Prof Bala Iyer, a theoretical physicist who was with the Raman Research Institute, Bengaluru became associated with the LIGO or Laser Interferometer Gravitational-Wave Observatory project starting in the 90's.
It's a dream come true for people who are involved in the project. The Nobel prize comes as a recognition of the monumental work done. The scientists who got the Nobel prize were instrumental in training and mentoring people who ultimately became part of the project. It is a feeling of elation of being a part of something so big
Prof Bala Iyer, Physicist
Prof Bala and his team of students contributed to developing data analysis algorithms to look for gravitational waves. "There are different aspects to the detection of gravitational waves. One is the experiments which are very sensitive and another aspect is devising the instruments to detect the source of waves and nature of waves. There was a need to devise clever data analysis techniques." Prof Bala and his team further worked on tests of gravity using gravitational waves observations.
Bala collaborated with researchers in France to look at analytical modelling of gravitational waves from binary neutron stars and black holes. "In the early 90's when the LIGO was funded, Kip Thorne (one of the three scientists who got the Nobel) called a meeting with all those involved in the field to consolidate global efforts for the project. This was the starting point of the Indian collaboration," says Bala.

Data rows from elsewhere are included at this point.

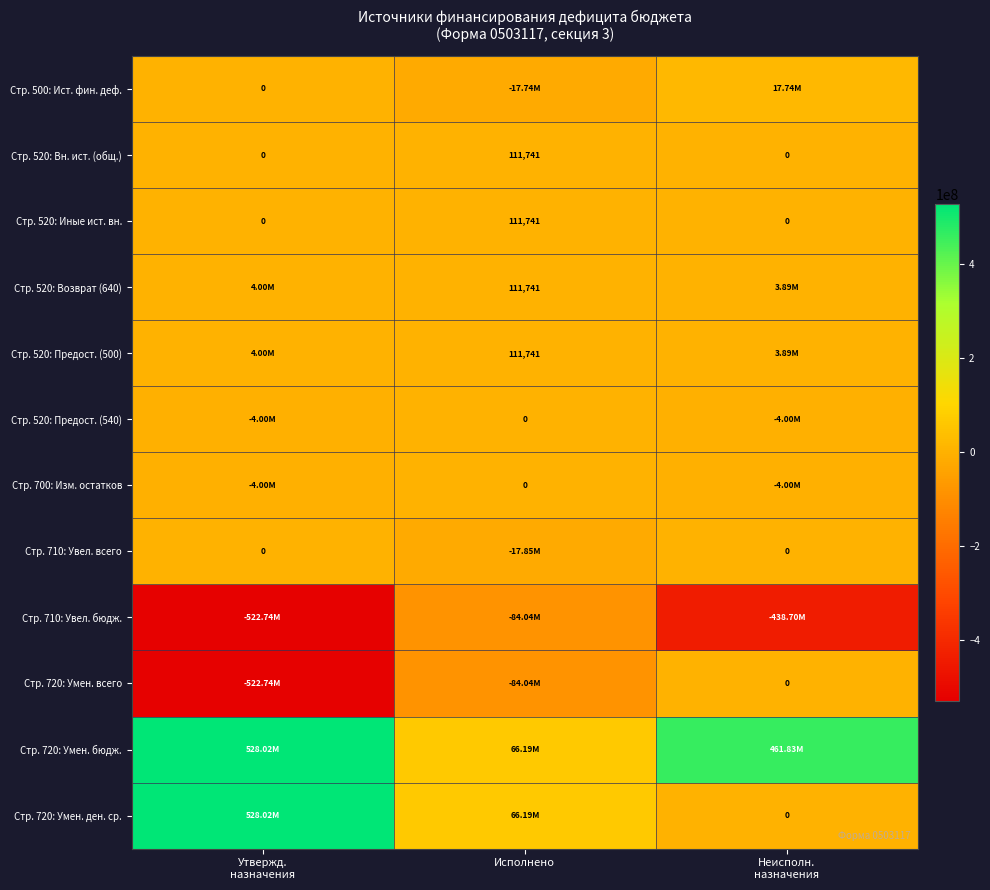

Which series has the largest total across all categories?

Стр. 720: Умен. бюдж.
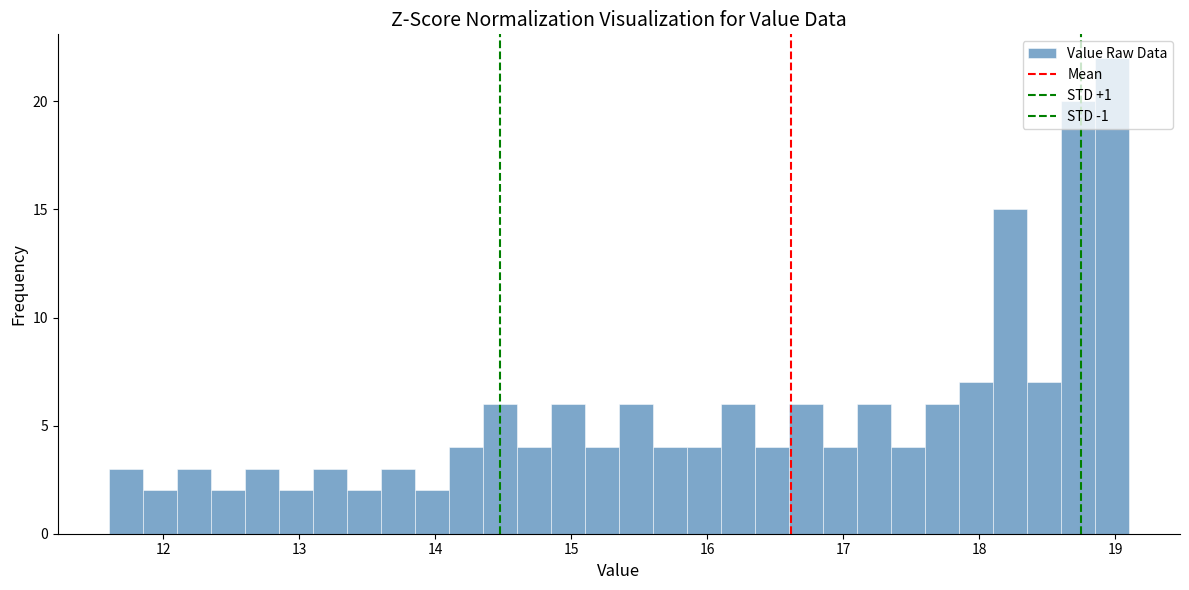

Around what value on the x-axis is the tallest bar? Give the approximate position of its centre, as read against the axis.

19.0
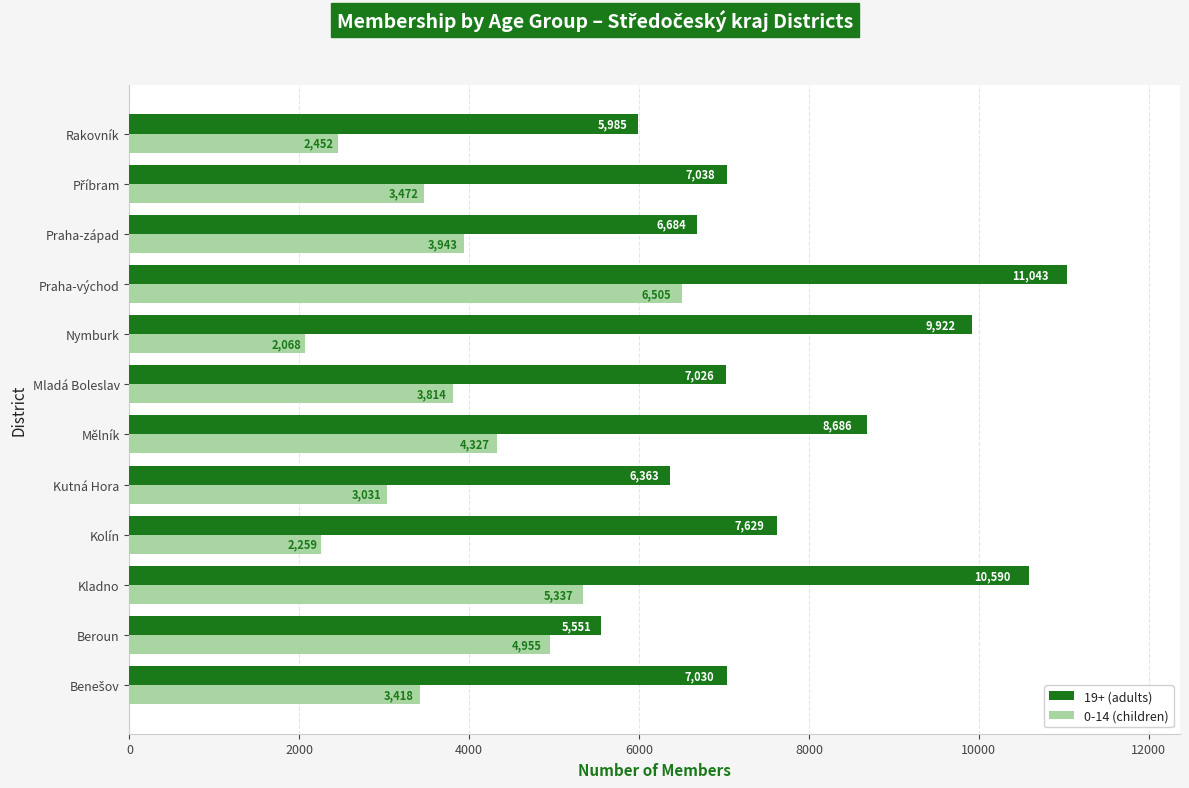

What is the spread (max minus min) of values at Praha-východ?

4538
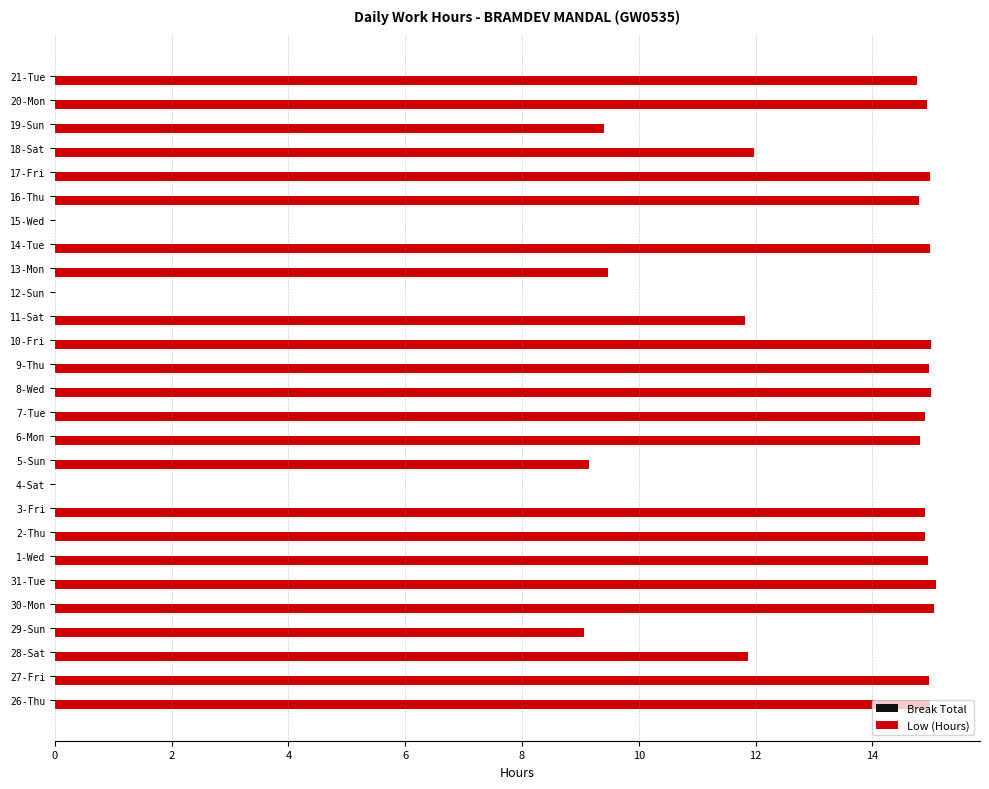

Is it true that the value at 15-Wed is -8.1?

False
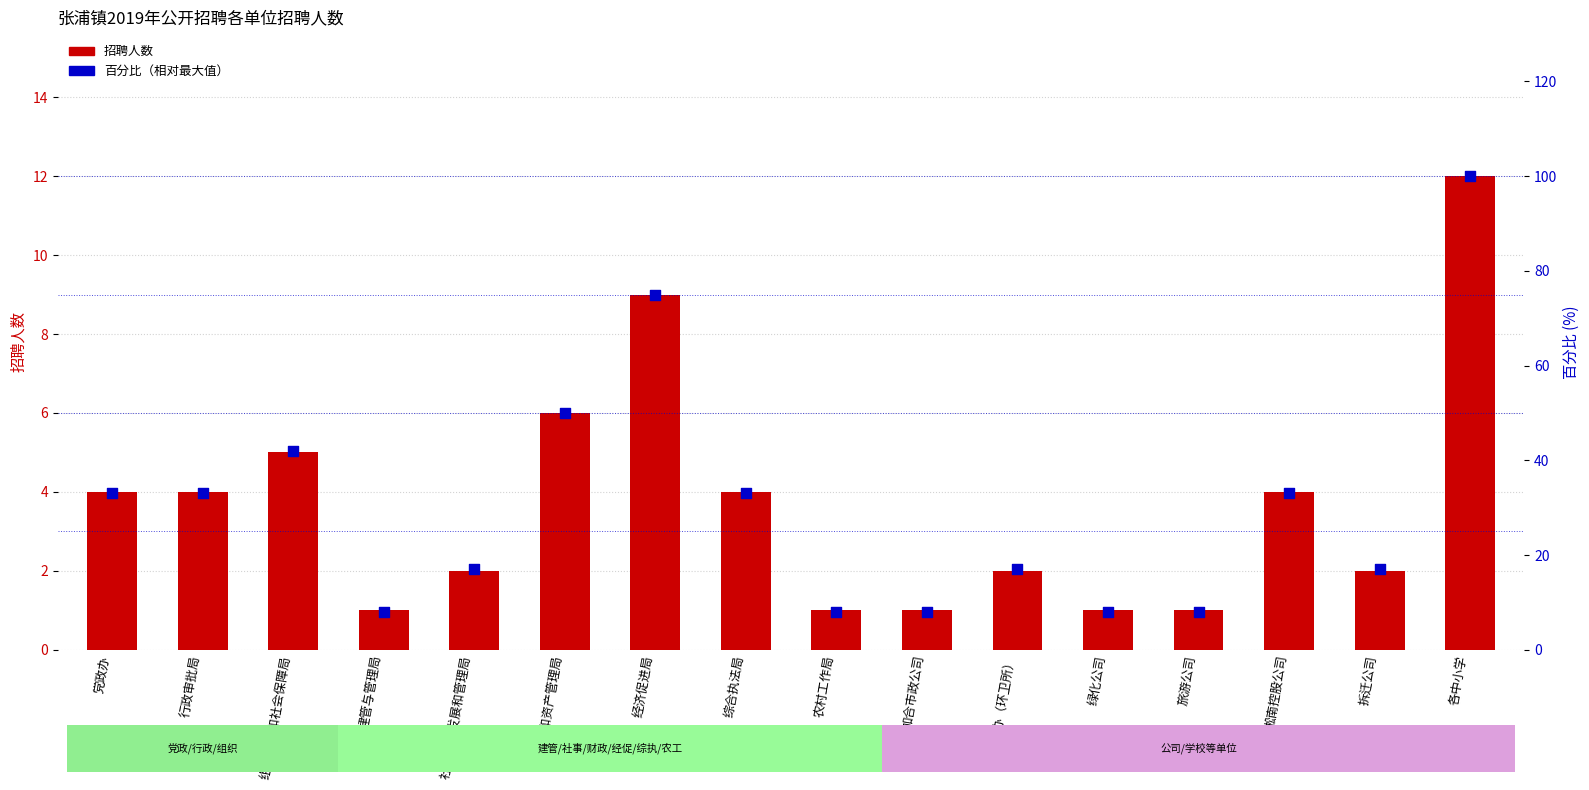

At which category is the sum across all series the highest?

各中小学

At the ICTS, a young research group led by P Ajith, a physicist at the institute and a member of the LIGO scientific collaboration since 2004, took the work of Bala Iyer’s group to another level. They married mathematical calculations from the wave experiments with large-scale supercomputer simulations and produced accurate models of the gravitational-wave signals expected from the merger of black holes. Such theoretical models are crucial for detecting weak gravitational-wave signals from the noisy data and to extract the properties of the astronomical source.
Prof Bala is a visiting professor with the International Center for Theoretical Sciences (ICTS) and is Principal Investigator of the InDlGO-LSC, a consortium of Indian institutes and scientists who are part of LIGO project
Their work enabled the LIGO collaboration to estimate the properties of the “final black hole” that was produced by the merger of two black holes. They also developed one of the very first tests of Einstein’s theory using gravitational-wave observations.
"It is not a big surprise that this year's Nobel went to three outstanding individuals who pioneered LIGO's quest for the detection of gravitational waves. This is a landmark discovery in science, which also captured the public imagination worldwide," he says.